-- EXERCISE --
Return each line of the records below that contains the string "publico".
-- INPUT DATA follows --
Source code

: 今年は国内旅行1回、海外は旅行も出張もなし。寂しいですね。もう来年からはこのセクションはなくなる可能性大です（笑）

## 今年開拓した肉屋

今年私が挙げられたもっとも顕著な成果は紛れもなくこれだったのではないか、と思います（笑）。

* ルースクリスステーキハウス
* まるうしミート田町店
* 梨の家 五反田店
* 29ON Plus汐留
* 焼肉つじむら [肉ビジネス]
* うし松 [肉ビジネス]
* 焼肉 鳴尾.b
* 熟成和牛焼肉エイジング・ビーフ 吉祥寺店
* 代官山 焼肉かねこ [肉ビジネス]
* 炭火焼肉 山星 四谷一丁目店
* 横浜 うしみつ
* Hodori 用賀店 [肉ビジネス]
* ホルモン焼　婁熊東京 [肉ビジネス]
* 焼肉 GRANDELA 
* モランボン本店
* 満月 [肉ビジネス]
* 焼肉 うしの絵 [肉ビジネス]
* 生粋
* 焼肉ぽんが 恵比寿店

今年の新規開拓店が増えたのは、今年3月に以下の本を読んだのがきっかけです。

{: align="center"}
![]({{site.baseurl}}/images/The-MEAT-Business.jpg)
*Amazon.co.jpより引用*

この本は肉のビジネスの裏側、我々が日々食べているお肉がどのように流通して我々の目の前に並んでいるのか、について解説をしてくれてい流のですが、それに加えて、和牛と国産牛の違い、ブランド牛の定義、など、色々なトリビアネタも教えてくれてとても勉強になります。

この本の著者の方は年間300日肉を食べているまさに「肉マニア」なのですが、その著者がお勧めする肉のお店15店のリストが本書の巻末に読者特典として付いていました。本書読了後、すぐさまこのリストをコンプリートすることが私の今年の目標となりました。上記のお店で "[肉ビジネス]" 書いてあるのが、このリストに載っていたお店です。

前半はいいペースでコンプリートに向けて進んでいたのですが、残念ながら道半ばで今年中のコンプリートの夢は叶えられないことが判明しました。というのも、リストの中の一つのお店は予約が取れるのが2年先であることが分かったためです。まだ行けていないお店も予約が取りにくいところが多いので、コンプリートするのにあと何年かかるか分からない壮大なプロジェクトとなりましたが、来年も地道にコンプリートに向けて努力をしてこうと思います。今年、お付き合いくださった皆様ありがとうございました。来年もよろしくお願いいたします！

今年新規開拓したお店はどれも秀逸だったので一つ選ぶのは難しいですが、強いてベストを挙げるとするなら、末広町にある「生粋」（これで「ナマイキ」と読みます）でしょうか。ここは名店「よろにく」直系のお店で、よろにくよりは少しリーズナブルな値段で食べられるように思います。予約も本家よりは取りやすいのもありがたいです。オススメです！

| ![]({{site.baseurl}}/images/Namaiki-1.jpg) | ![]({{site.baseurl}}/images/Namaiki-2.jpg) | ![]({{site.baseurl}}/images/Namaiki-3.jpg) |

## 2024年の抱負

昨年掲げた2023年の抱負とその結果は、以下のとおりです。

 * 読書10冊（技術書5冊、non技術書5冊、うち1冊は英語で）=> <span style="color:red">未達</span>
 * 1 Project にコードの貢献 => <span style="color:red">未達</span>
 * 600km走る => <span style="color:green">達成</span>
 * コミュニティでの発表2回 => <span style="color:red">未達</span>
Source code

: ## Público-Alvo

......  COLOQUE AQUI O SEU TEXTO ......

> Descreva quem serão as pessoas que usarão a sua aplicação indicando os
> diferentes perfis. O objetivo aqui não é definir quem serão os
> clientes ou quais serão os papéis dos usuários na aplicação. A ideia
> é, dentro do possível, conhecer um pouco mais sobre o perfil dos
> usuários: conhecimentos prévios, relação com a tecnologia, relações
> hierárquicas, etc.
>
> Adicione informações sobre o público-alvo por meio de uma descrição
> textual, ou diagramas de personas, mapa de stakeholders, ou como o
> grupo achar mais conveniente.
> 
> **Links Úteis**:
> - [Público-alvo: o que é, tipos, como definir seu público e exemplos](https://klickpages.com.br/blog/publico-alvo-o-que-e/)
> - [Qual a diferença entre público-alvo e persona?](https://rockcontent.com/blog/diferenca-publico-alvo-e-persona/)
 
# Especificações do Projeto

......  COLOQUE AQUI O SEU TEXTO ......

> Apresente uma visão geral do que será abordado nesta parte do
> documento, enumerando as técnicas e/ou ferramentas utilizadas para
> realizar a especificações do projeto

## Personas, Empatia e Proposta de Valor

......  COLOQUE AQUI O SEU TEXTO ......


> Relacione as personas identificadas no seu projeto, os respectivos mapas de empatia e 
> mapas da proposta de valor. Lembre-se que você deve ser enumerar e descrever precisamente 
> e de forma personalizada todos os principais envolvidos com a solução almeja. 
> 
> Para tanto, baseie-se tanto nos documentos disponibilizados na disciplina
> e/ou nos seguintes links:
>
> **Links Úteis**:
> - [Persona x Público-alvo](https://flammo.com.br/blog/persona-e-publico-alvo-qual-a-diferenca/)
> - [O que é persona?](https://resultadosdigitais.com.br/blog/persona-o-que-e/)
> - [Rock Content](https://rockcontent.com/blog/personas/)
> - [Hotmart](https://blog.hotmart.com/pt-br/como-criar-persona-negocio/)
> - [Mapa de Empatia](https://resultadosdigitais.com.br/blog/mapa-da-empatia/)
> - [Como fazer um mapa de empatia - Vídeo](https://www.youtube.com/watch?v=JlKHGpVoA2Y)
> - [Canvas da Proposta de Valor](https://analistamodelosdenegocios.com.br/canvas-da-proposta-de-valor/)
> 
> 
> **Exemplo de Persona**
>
-- INPUT DATA concluded --
-- YOUR SOLUTION --
> - [Público-alvo: o que é, tipos, como definir seu público e exemplos](https://klickpages.com.br/blog/publico-alvo-o-que-e/)
> - [Qual a diferença entre público-alvo e persona?](https://rockcontent.com/blog/diferenca-publico-alvo-e-persona/)
> - [Persona x Público-alvo](https://flammo.com.br/blog/persona-e-publico-alvo-qual-a-diferenca/)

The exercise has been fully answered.